GravaStar does help itself here with web-based customization and a dedicated onboard profile switch button, which should make the board easier to live with once it is configured. But the software still has to stay out of the way after that first setup session. In a serious setup, a keyboard wins trust when you stop thinking about the utility layer entirely.

Compact convenience versus compact compromise

GravaStar positions the V60 Pro as a 60 percent board, and that compact footprint is part of the appeal. It keeps the desktop clean, gives the board a tight visual profile, and makes the design-forward shell feel more intentional. But compact boards also ask more from the user, because every missing key forces a decision about layers, shortcuts, or workflow habits.

That is where even small labeling inconsistencies matter. One review described the keyboard as a 65 percent model, which is a reminder that compact layouts can blur together in the market and leave buyers sorting out what kind of memory tax they are really signing up for. If a keyboard is going to live on a serious desk, it has to make its size feel like a feature rather than a concession. The V60 Pro’s onboard profile switch, hot-swap support, and dual-zone lighting all reinforce the idea that GravaStar wants this to be a thoughtful compact board, not just a shrunken one.

The brand story behind the hardware

Part of the V60 Pro’s appeal comes from who is making it. GravaStar says the brand was envisioned in 2018 by industrial designer Yong and officially launched in 2019 with the Mars Bluetooth speaker on Indiegogo. The company also says it is headquartered in Sarasota, Florida, while an IFA exhibitor profile describes it as a gaming tech brand founded in 2018 with a presence in over 30 countries.

That background helps explain why the Mercury line feels so design-led. GravaStar is not just chasing the fastest trigger point or the hottest RGB pattern. It is building a family of products that tries to merge industrial design, sci-fi styling, and gamer-grade performance into one object. The V60 Pro sits right in that lane, and the board’s full aluminum body, dual-zone lighting, and UFO magnetic switches all read like part of the same visual language.

The bottom line

The Mercury V60 Pro succeeds because it understands what makes a compact keyboard sticky once the unboxing glow fades. The sound is good, the typing feel is good, and the performance specs are serious enough to satisfy the people who care about 8 kHz polling, 256 kHz scanning, and adjustable actuation down to tiny increments. The question is not whether it impresses in the first five minutes. It does.

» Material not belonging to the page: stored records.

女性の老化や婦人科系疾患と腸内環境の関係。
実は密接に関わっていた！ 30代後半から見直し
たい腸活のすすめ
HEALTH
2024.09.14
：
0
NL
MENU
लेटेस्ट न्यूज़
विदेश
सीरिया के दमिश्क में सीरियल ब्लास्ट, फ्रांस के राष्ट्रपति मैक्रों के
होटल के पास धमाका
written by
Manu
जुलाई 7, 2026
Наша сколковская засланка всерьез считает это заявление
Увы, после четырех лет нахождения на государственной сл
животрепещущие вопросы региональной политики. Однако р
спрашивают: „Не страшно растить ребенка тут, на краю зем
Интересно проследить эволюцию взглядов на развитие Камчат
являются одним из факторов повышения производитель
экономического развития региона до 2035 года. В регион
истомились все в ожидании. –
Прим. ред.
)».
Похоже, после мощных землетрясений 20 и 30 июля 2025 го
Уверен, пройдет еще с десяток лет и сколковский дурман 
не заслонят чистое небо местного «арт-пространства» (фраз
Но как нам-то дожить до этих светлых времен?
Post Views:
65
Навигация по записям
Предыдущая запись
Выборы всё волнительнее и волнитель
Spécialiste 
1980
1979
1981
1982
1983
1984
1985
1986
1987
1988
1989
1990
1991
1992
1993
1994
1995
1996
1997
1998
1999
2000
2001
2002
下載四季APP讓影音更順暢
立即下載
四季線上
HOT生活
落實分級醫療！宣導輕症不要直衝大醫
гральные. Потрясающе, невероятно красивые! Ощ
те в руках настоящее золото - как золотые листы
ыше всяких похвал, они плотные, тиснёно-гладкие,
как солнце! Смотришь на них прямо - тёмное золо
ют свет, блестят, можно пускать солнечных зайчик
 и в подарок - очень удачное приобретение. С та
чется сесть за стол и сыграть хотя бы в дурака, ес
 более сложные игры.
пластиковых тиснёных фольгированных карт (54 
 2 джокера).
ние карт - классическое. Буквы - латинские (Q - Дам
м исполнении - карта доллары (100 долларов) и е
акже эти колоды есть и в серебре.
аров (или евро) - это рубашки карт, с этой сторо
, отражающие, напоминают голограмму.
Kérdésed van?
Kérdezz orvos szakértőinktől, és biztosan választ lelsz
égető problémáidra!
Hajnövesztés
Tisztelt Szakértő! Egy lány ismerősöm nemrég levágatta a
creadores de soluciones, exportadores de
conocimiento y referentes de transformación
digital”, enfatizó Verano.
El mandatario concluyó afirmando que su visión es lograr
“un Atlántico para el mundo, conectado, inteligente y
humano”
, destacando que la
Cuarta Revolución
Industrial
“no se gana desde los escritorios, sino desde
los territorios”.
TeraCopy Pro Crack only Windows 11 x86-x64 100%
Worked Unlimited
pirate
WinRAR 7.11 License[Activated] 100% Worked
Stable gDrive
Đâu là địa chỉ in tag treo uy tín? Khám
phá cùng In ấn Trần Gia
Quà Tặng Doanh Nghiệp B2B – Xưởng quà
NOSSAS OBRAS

The real question is whether the price, the software polish, and the compact-layout tradeoffs leave enough room for it to become a permanent part of a serious setup. That is where this board stops being just another magnetic-switch flex and starts becoming the kind of keyboard you actually live with.

This article was produced by Prism’s automated news system from verified source data, official records, and press releases, then run through automated quality and moderation checks before publishing. The system is built and supervised by the people who set the standards it runs under. Read our full AI policy.